Ti è mai capitato di sentire qualcuno dire: “Il medico di base guadagna un sacco”, e subito dopo qualcun altro ribattere: “Sì, ma tra spese e tasse non resta niente”? La verità sta nel mezzo, ed è proprio lì che le cifre diventano interessanti, perché non parlano solo di stipendio, ma di come funziona davvero la medicina di famiglia in Italia.
La cifra che gira di più (e perché non basta)
Partiamo dal dato che sorprende molti: un medico di base in Italia è intorno a 88.750 € lordi all’anno. Tradotto in modo molto “da bar”, sembrerebbe circa 3.970 € netti al mese. Però attenzione, perché quel “netto” cambia tantissimo in base a come è organizzato lo studio e a quante ore reali finiscono nella tua settimana.
Quello che incide di più è la convenzione con il SSN e il numero di assistiti, cioè i pazienti in carico. In pratica, più pazienti segui, più cresce la quota complessiva, insieme a eventuali indennità.
Il range reale: dal minimo al massimo (e cosa lo determina)
Le differenze sono enormi e non dipendono solo dall’anzianità.
- Fascia bassa: circa 64.400 € lordi annui. Ci rientrano spesso i sostituti o chi ha pochi pazienti (in alcune stime si parla di circa 72.800 € con un numero limitato di assistiti).
- Media: 88.750 € lordi annui, un valore che risulta superiore di circa 156% rispetto alla retribuzione media italiana.
- Fascia alta: oltre 192.900 € lordi annui nei casi di massimalisti, cioè medici con oltre 1.500 pazienti. In molte rilevazioni, un profilo esperto si muove più spesso su medie di 119.800 € o 125.000 € lordi.
Se ti stai chiedendo “ok, ma cosa cambia nella vita vera?”, pensa a tre leve principali: numero di pazienti, incarichi e indennità, organizzazione dello studio (da soli o con supporto).
Il netto che resta davvero: la parte che pochi considerano
Qui arriva la parte più concreta, quella che fa la differenza tra “sembra tanto” e “lo è davvero”. Il medico di base, nella pratica, sostiene costi che non spariscono per magia: affitto o gestione dello studio, segreteria, software, attrezzature, assicurazioni, oltre ai contributi previdenziali.
Poi c’è la fiscalità, a partire dall’IRPEF, e i contributi ENPAM.
Molte stime aggiornate indicano che, dopo tasse, contributi e spese, il netto reale può attestarsi su 40.000-50.000 € annui, cioè circa 3.000-4.000 € netti al mese.

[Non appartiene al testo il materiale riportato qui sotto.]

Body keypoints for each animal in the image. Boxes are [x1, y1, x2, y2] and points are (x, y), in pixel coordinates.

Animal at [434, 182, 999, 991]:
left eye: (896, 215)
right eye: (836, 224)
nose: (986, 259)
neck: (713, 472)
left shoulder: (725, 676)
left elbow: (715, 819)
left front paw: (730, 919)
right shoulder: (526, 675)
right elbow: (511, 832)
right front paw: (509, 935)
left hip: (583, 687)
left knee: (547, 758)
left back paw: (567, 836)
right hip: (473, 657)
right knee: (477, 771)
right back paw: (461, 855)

Ecco una sintesi semplice:
| Scenario | Lordo annuo | Netto annuo stimato |
|---|---|---|
| Fascia bassa | 64.400 € | 30.000-40.000 € |
| Media | 88.750 € | 40.000-50.000 € |
| Massimalista | 120.000 €+ (fino a 192.900 €) | molto variabile, spesso 55.000 €+ |
Il punto è che il “netto” non è una cifra standard, è un risultato che dipende anche da quanta struttura ti costruisci intorno.
E rispetto a un medico ospedaliero?
Un confronto che chiarisce tutto: un medico ospedaliero neoassunto nel 2025 si colloca intorno ai 60.000 € lordi annui. Il medico di base, in media, può risultare più alto come lordo, ma con una differenza importante: l’ospedaliero è dipendente, il medico di famiglia è convenzionato e spesso gestisce costi e organizzazione come un piccolo “studio professionale”.

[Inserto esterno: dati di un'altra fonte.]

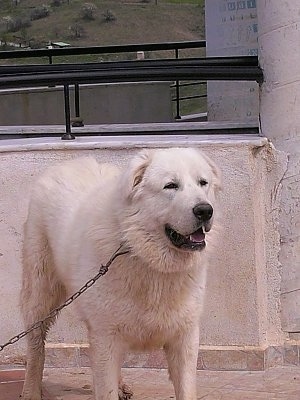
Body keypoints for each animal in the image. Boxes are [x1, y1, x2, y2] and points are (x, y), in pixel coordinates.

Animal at [19, 148, 220, 400]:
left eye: (203, 183)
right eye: (171, 186)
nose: (205, 210)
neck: (145, 257)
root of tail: (65, 164)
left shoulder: (184, 336)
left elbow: (185, 388)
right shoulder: (106, 335)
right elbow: (106, 387)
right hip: (41, 293)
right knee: (36, 343)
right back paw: (31, 390)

Gli aumenti 2026: cosa cambia davvero
Nel 2026 entrano in gioco aggiornamenti che spostano l’asticella.
- Manovra di Bilancio 2026: circa +3.052 € lordi annui come indennità di specificità sanitaria, più fino a 935 € per prestazioni extra in base alle scelte regionali.
- Rinnovo per i medici di famiglia: risorse dedicate (circa 300 milioni annui), con incrementi che possono arrivare fino a 609 € lordi mensili per chi ha 1.500 assistiti, includendo arretrati 2022-2024 e risorse previdenziali.

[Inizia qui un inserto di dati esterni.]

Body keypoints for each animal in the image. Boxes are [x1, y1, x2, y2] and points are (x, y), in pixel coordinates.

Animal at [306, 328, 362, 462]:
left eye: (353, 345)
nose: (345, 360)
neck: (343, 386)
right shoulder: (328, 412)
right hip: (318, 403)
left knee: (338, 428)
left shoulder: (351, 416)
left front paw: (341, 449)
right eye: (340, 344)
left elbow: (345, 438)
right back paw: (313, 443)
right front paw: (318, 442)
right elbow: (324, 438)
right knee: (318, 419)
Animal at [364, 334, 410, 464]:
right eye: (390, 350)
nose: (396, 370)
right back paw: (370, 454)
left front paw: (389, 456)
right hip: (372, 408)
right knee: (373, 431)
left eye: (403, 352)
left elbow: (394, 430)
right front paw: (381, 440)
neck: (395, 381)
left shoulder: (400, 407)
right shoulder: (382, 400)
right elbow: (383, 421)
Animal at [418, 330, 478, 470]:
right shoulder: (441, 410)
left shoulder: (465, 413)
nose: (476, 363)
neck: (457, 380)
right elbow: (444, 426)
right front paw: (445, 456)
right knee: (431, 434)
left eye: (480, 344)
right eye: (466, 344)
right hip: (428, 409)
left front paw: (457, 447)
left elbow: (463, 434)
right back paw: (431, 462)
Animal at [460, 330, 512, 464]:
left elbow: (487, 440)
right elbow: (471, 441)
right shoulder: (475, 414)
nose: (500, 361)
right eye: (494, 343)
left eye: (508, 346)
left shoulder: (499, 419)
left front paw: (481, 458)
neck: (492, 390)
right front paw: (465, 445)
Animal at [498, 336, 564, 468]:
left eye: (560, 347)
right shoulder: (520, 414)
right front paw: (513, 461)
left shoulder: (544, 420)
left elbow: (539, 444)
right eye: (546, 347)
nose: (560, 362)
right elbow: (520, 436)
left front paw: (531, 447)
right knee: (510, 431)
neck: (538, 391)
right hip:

In pratica, per chi è già vicino al massimale, questi interventi possono rendere più frequente un lordo sopra i 120.000 €, senza stravolgere però la logica di fondo: conta sempre quanto lavoro clinico e organizzativo stai reggendo.
La risposta che cercavi, senza fumo
Sì, un medico di base può guadagnare cifre importanti, e in alcuni casi molto alte. Ma la sorpresa vera è un’altra: il guadagno non è un semplice stipendio “in busta”, è un equilibrio tra pazienti, carico di lavoro, indennità, e soprattutto spese e contributi. Se guardi solo il lordo, ti perdi la storia. Se guardi anche il netto, finalmente tutto torna.